I. Definisi Agama
Dengan singkat definisi agama menurut sosiologi adalah
definisi yang empiris. Sosiologi tidak pernah memberikan definisi agama yang
evaluative (menilai). Sosiologi angkat tangan mengenai hakikat agama, baiknya
atau buruknya agama atau agama–agama yang tengah diamatinya. Dari pengamatan
ini sosiologi hanya sanggup memberikan definisi deskriptif (menggambarkan apa
adanya) yang mengungkapkan apa yang dimengerti dan dialami pemeluk-pemeluknya.
Definisi agama menurut Durkheim adalah suatu “sistem
kepercayaan dan praktek yang telah dipersatukan yang berkaitan dengan hal-hal
yang kudus kepercayaan-kepercayaan dan praktek-praktek yang bersatu menjadi
suatu komunitas moral yang tunggal.” Dari definisi ini ada dua unsur yang
penting, yang menjadi syarat sesuatu dapat disebut agama, yaitu “sifat kudus”

Soal Latihan
Tuliskan persis bagian kutipan tentang definisi agama, dari "I. Definisi Agama" sampai "dan dialami pemeluk-pemeluknya.". Data berikut tidak dipakai dalam latihan ini.

Data yang Diberikan
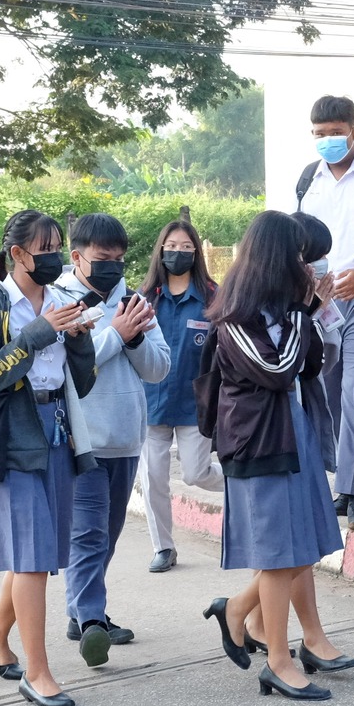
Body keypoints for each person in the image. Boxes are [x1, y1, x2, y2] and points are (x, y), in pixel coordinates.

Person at [196, 211, 353, 701]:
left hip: (289, 435)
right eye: (300, 258)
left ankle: (238, 611)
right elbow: (277, 369)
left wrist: (309, 314)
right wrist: (306, 313)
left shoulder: (281, 310)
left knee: (296, 548)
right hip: (258, 443)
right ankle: (278, 661)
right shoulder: (236, 317)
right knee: (281, 552)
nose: (307, 267)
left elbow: (310, 365)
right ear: (277, 259)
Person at [0, 210, 96, 706]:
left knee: (35, 552)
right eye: (45, 250)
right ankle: (37, 674)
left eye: (58, 246)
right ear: (17, 255)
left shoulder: (62, 299)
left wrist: (79, 340)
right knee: (34, 557)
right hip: (10, 439)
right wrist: (37, 333)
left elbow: (80, 382)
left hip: (57, 431)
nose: (55, 258)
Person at [54, 213, 169, 668]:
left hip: (125, 437)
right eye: (103, 258)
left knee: (110, 534)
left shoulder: (135, 301)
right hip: (80, 439)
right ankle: (91, 620)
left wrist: (135, 337)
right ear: (77, 257)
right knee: (88, 534)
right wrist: (116, 336)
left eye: (120, 259)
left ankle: (80, 610)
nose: (113, 267)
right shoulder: (58, 301)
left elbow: (159, 368)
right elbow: (66, 366)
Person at [296, 95, 354, 531]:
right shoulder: (307, 180)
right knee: (328, 394)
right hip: (322, 303)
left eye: (335, 132)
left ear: (353, 129)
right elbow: (299, 244)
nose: (328, 140)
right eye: (320, 133)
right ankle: (341, 484)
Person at [137, 219, 222, 573]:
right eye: (172, 247)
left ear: (196, 252)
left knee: (196, 473)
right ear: (161, 250)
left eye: (186, 247)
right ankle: (164, 548)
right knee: (152, 477)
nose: (178, 253)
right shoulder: (144, 298)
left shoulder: (212, 297)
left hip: (195, 404)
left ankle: (245, 479)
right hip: (152, 402)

Kolom Jawaban
I. Definisi Agama
Dengan singkat definisi agama menurut sosiologi adalah
definisi yang empiris. Sosiologi tidak pernah memberikan definisi agama yang
evaluative (menilai). Sosiologi angkat tangan mengenai hakikat agama, baiknya
atau buruknya agama atau agama–agama yang tengah diamatinya. Dari pengamatan
ini sosiologi hanya sanggup memberikan definisi deskriptif (menggambarkan apa
adanya) yang mengungkapkan apa yang dimengerti dan dialami pemeluk-pemeluknya.